RECORDS:
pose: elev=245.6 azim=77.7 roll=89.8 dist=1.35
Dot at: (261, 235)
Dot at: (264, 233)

...

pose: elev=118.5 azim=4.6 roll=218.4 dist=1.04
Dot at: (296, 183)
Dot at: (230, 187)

==

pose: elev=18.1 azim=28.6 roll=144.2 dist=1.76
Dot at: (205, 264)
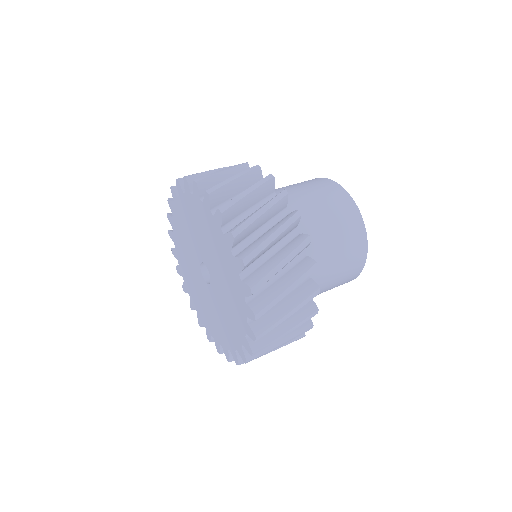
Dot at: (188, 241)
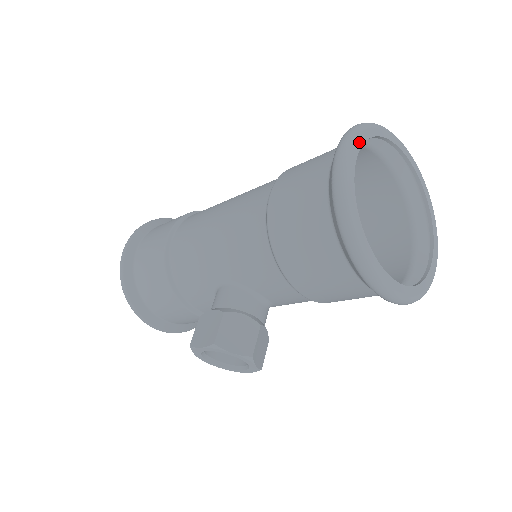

GIVEN REQUEST: Reproduce verbatim the lines from the line with "pose: elev=18.1 azim=28.6" up to and including the line with "Dot at: (188, 241)", leaving out the pictures.

EXERCISE RESPONSE:
pose: elev=18.1 azim=28.6 roll=144.2 dist=1.76
Dot at: (205, 264)
Dot at: (188, 241)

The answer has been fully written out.